Work to complete:
Please give again, word for word, each line that falls between the line with "X153670000Y-78740000D01*" and the end of the data, inclusive.

Provided data:
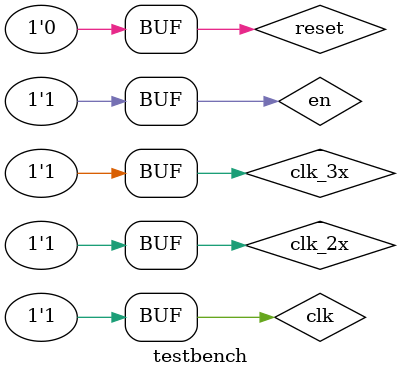
<source format=v>
`default_nettype none
`define FILTER_SIZE 204

`include "coeff_broadcaster.v"

`include "broadcast_fir.v"
`include "reduced_complexity_fir.v"
`include "directform_fir.v"
`include "parallel_fir.v"

module testbench;
	integer i;

	wire [15:0] data_out_L2, data_out_L3;
	wire [15:0] data_out_baseline_direct, data_out_direct_log_pipelined;
	wire [15:0] data_out_baseline_symmetric, data_out_baseline_broadcast;
	reg  [15:0] data_in;
	reg  en, reset;
	reg  clk, clk_2x, clk_3x;

	reg  [15:0] data_in_cdc;

	// used for clock domain crossing for non-parallel filters. Shifts input data to slow domain.
	always @(posedge clk_2x) begin
		if(reset)
			data_in_cdc <= 16'd0;
		else
			data_in_cdc <= data_in;
	end

	FIRimpl_L2parallel FIRimpl_L2parallel_inst(
		.data_out(data_out_L2),
		.data_in(data_in),
		.en(en), .reset(reset),
		.clk_serial(clk_2x),
		.clk(clk)
	);

	FIRimpl_L3parallel FIRimpl_L3parallel_inst(
		.data_out(data_out_L3),
		.data_in(data_in),
		.en(en), .reset(reset),
		.clk_serial(clk_3x),
		.clk(clk)
	);

	directform_fir_full baseline_direct(
		.data_out(data_out_baseline_direct),
		.data_in(data_in_cdc),
		.en(en), .reset(reset),
		.clk(clk)
	);

	directform_fir_full_pipelined baseline_direct_pipelined(
		.data_out(data_out_direct_log_pipelined),
		.data_in(data_in_cdc),
		.en(en), .reset(reset),
		.clk(clk)
	);

	broadcast_fir_full baseline_broadcast(
		.data_out(data_out_baseline_broadcast),
		.data_in(data_in_cdc),
		.en(en), .reset(reset),
		.clk(clk)
	);

	reduced_complexity_fir_full baseline_reduced(
		.data_out(data_out_baseline_symmetric),
		.data_in(data_in_cdc),
		.en(en), .reset(reset),
		.clk(clk)
	);

	always @(posedge clk_3x) begin
		if(reset)
			i <= 0;
		else
			i <= i+1;
	end

	always @(*) begin
		if(i == 2)
			data_in = ~(16'd1 << 15);		// 0.999 in Q1.15
		else
			data_in = 0;
	end

	initial begin
		$dumpfile("test.vcd");
		$dumpvars(0, testbench);

		clk_2x = 0;
		clk_3x = 0;

		clk = 0;
		reset = 0;
		en = 0;
		data_in = 0;

		// reset sequence
		#1 reset = 1;
		#1 clk_3x = 1; clk_2x = 1; clk = 1;
		#1 clk_3x = 0; clk_2x = 0; clk = 0;
		#1 reset = 0;
		#1 en = 1;

		#1 clk_3x = 1; #0 clk_2x = 1; #0 clk = 1;

		repeat(1000) begin
			// action in 6 ut
			#2 clk_3x = ~clk_3x;
			#1 clk_2x = ~clk_2x;
			#1 clk_3x = ~clk_3x;
			#2 clk_3x = ~clk_3x;
			#0 clk_2x = ~clk_2x;
			#0 clk = ~clk;
		end
	end

endmodule

</source>
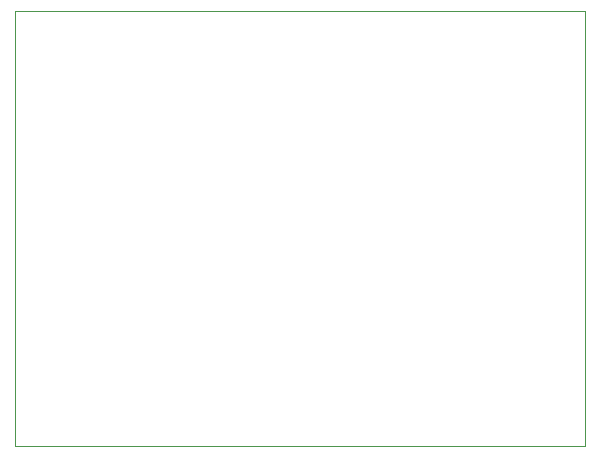
<source format=gbr>
%TF.GenerationSoftware,KiCad,Pcbnew,7.0.5*%
%TF.CreationDate,2026-01-03T12:26:39-08:00*%
%TF.ProjectId,ST-Noise,53542d4e-6f69-4736-952e-6b696361645f,rev?*%
%TF.SameCoordinates,Original*%
%TF.FileFunction,Profile,NP*%
%FSLAX46Y46*%
G04 Gerber Fmt 4.6, Leading zero omitted, Abs format (unit mm)*
G04 Created by KiCad (PCBNEW 7.0.5) date 2026-01-03 12:26:39*
%MOMM*%
%LPD*%
G01*
G04 APERTURE LIST*
%TA.AperFunction,Profile*%
%ADD10C,0.100000*%
%TD*%
G04 APERTURE END LIST*
D10*
X153670000Y-78740000D02*
X105410000Y-78740000D01*
X105410000Y-41910000D02*
X105410000Y-78740000D01*
X153670000Y-41910000D02*
X153670000Y-78740000D01*
X105410000Y-41910000D02*
X153670000Y-41910000D01*
M02*

</source>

Written reply:
X153670000Y-78740000D01*
X105410000Y-41910000D02*
X153670000Y-41910000D01*
M02*

</source>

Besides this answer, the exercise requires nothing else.